[Records excerpted from a collection]

-----

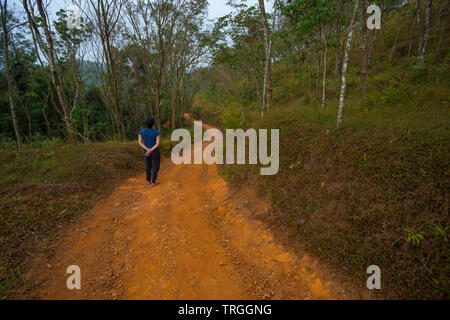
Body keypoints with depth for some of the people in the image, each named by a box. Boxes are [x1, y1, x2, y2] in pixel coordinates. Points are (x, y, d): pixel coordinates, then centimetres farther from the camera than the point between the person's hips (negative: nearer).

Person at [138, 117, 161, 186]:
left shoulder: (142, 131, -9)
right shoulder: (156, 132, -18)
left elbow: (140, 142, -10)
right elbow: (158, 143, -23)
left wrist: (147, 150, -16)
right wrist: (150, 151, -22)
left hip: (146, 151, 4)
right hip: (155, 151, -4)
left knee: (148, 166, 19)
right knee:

-----

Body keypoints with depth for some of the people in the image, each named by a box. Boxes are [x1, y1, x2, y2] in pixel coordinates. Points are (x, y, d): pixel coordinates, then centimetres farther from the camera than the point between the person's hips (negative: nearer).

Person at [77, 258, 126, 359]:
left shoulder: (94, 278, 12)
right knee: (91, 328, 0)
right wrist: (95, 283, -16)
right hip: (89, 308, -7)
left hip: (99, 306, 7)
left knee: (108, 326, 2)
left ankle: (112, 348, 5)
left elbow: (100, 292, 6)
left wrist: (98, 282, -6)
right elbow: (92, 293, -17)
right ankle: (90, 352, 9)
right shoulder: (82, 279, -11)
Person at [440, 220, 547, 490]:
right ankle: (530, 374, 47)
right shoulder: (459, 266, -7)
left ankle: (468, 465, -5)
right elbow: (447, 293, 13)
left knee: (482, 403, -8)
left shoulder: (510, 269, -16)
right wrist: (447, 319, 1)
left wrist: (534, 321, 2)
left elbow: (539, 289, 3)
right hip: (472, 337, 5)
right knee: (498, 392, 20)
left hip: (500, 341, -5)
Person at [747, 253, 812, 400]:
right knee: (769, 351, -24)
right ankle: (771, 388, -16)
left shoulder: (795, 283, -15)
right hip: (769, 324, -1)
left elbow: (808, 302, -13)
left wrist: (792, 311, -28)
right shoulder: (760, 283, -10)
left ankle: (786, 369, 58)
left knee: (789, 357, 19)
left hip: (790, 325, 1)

-----

#### [INSTRUCTIONS TO FOLLOW]
Report all lines in the records that include the string "knee".

#### [RESPONSE]
left knee: (148, 166, 19)
right knee:
right knee: (91, 328, 0)
left knee: (108, 326, 2)
left knee: (482, 403, -8)
right knee: (498, 392, 20)
right knee: (769, 351, -24)
left knee: (789, 357, 19)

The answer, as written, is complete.